What you are asked to do: An exact copy of the listing is needed, with every line kept.

*** Records provided Section Begins ***

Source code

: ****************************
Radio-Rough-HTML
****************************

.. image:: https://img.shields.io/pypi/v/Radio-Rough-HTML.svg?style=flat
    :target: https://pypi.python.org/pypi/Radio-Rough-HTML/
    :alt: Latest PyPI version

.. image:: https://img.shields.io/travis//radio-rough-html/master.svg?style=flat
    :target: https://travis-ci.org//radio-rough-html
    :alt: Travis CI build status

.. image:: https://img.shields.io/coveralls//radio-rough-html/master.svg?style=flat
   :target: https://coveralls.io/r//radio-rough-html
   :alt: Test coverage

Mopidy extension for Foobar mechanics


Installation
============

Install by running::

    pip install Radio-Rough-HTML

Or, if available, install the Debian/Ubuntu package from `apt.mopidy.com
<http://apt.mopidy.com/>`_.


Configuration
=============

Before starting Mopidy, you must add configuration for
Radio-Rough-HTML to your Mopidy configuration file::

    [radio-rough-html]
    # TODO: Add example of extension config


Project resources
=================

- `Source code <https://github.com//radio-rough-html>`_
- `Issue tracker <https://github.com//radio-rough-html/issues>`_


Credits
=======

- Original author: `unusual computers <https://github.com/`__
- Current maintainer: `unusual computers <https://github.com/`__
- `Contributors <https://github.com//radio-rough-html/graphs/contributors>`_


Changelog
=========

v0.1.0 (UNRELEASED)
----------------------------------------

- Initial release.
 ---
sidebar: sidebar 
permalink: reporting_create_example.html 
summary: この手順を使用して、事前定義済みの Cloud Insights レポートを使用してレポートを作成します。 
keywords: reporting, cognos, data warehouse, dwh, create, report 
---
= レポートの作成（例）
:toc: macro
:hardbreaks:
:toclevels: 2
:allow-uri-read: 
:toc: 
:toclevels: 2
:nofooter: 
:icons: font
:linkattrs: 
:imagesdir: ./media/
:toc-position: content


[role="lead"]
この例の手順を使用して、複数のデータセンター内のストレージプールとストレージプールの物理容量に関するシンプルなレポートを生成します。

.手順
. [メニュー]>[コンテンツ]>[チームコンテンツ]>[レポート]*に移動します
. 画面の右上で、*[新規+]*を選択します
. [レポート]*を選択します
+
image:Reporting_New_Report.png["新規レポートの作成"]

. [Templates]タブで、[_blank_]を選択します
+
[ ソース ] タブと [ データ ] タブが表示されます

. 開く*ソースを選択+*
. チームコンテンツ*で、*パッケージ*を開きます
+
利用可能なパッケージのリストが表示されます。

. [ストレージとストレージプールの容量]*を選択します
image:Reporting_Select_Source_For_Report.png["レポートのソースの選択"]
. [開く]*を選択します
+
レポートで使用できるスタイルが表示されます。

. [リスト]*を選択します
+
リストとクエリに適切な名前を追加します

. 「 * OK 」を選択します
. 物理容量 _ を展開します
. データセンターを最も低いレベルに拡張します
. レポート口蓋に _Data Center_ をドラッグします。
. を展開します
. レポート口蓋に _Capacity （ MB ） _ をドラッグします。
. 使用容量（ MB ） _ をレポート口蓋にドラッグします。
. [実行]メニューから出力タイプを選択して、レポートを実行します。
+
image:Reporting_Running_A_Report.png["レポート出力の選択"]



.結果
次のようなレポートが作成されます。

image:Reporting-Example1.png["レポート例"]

*** Records provided Section Ends ***

Reply:
Source code

: ****************************
Radio-Rough-HTML
****************************

.. image:: https://img.shields.io/pypi/v/Radio-Rough-HTML.svg?style=flat
    :target: https://pypi.python.org/pypi/Radio-Rough-HTML/
    :alt: Latest PyPI version

.. image:: https://img.shields.io/travis//radio-rough-html/master.svg?style=flat
    :target: https://travis-ci.org//radio-rough-html
    :alt: Travis CI build status

.. image:: https://img.shields.io/coveralls//radio-rough-html/master.svg?style=flat
   :target: https://coveralls.io/r//radio-rough-html
   :alt: Test coverage

Mopidy extension for Foobar mechanics


Installation
============

Install by running::

    pip install Radio-Rough-HTML

Or, if available, install the Debian/Ubuntu package from `apt.mopidy.com
<http://apt.mopidy.com/>`_.


Configuration
=============

Before starting Mopidy, you must add configuration for
Radio-Rough-HTML to your Mopidy configuration file::

    [radio-rough-html]
    # TODO: Add example of extension config


Project resources
=================

- `Source code <https://github.com//radio-rough-html>`_
- `Issue tracker <https://github.com//radio-rough-html/issues>`_


Credits
=======

- Original author: `unusual computers <https://github.com/`__
- Current maintainer: `unusual computers <https://github.com/`__
- `Contributors <https://github.com//radio-rough-html/graphs/contributors>`_


Changelog
=========

v0.1.0 (UNRELEASED)
----------------------------------------

- Initial release.
 ---
sidebar: sidebar 
permalink: reporting_create_example.html 
summary: この手順を使用して、事前定義済みの Cloud Insights レポートを使用してレポートを作成します。 
keywords: reporting, cognos, data warehouse, dwh, create, report 
---
= レポートの作成（例）
:toc: macro
:hardbreaks:
:toclevels: 2
:allow-uri-read: 
:toc: 
:toclevels: 2
:nofooter: 
:icons: font
:linkattrs: 
:imagesdir: ./media/
:toc-position: content


[role="lead"]
この例の手順を使用して、複数のデータセンター内のストレージプールとストレージプールの物理容量に関するシンプルなレポートを生成します。

.手順
. [メニュー]>[コンテンツ]>[チームコンテンツ]>[レポート]*に移動します
. 画面の右上で、*[新規+]*を選択します
. [レポート]*を選択します
+
image:Reporting_New_Report.png["新規レポートの作成"]

. [Templates]タブで、[_blank_]を選択します
+
[ ソース ] タブと [ データ ] タブが表示されます

. 開く*ソースを選択+*
. チームコンテンツ*で、*パッケージ*を開きます
+
利用可能なパッケージのリストが表示されます。

. [ストレージとストレージプールの容量]*を選択します
image:Reporting_Select_Source_For_Report.png["レポートのソースの選択"]
. [開く]*を選択します
+
レポートで使用できるスタイルが表示されます。

. [リスト]*を選択します
+
リストとクエリに適切な名前を追加します

. 「 * OK 」を選択します
. 物理容量 _ を展開します
. データセンターを最も低いレベルに拡張します
. レポート口蓋に _Data Center_ をドラッグします。
. を展開します
. レポート口蓋に _Capacity （ MB ） _ をドラッグします。
. 使用容量（ MB ） _ をレポート口蓋にドラッグします。
. [実行]メニューから出力タイプを選択して、レポートを実行します。
+
image:Reporting_Running_A_Report.png["レポート出力の選択"]



.結果
次のようなレポートが作成されます。

image:Reporting-Example1.png["レポート例"]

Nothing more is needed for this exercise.